Seniors and Families Fill Church Sunday

Commencement Week regained another of the trappings of normaley Sunday afternoon when President Conant returned to the pulpit of Memorial Church to deliver his first baccalaureate sermon since 1942.

Speaking before approximately 400 members of this year's graduating class and assorted friends and relatives, President Conant called for an American "national solidarity" in order that the United States can both "make our democracy work here at home" and "conduct our foreign affairs with farsighted wisdom, understanding, and, above all, courage."

American democracy, according to Conant, is a unique form of government and must be based upon one great unifying philosophy: the wide diversity of our beliefs and the tolerance of this diversity.

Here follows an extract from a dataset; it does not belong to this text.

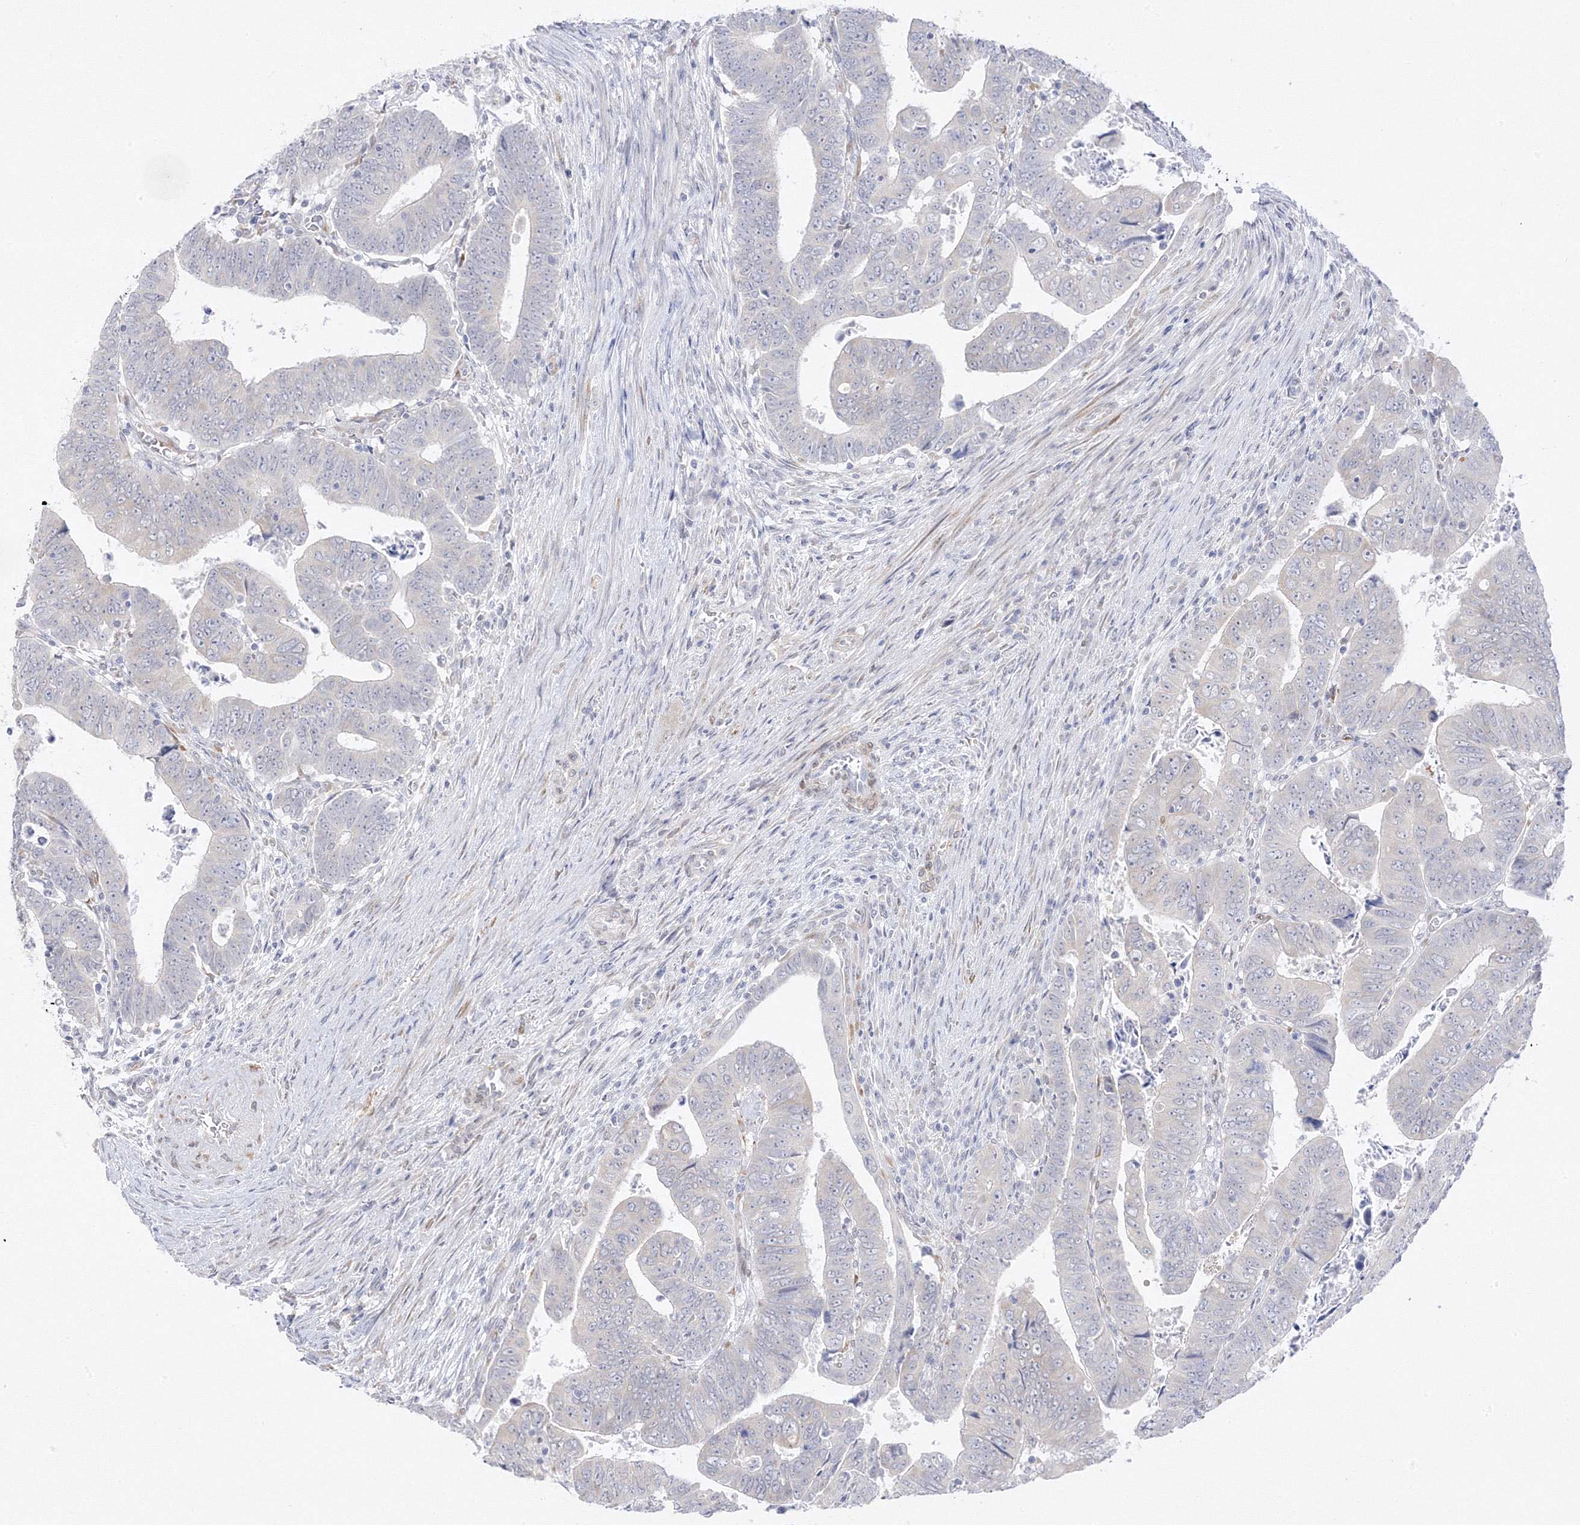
{"staining": {"intensity": "negative", "quantity": "none", "location": "none"}, "tissue": "colorectal cancer", "cell_type": "Tumor cells", "image_type": "cancer", "snomed": [{"axis": "morphology", "description": "Normal tissue, NOS"}, {"axis": "morphology", "description": "Adenocarcinoma, NOS"}, {"axis": "topography", "description": "Rectum"}], "caption": "This is an immunohistochemistry photomicrograph of colorectal adenocarcinoma. There is no staining in tumor cells.", "gene": "C2CD2", "patient": {"sex": "female", "age": 65}}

There is one common denominator, said Conant, that unites many Americans of otherwise highly divergent views: They all affirm that "the universe is somehow so constructed that a sane individual's acts are subject to moral judgments under all circumstances and under all conditions."

Conant declared that "whether Protestant, Catholic, or Jew, active church-member or non-conformist, almost every American believes that human life is sacred." This is the ultimate basis of our democratic creed--the dividing line that separates "the believers in a free democracy from the adherents to the Soviet or fascist doctrines."


"We do not believe the collective end justifies the means," Conant concluded, "we do not assert that the good of may kind demands that an individual be sacrificed to the community...For us, each individual is related to the structure of the universe."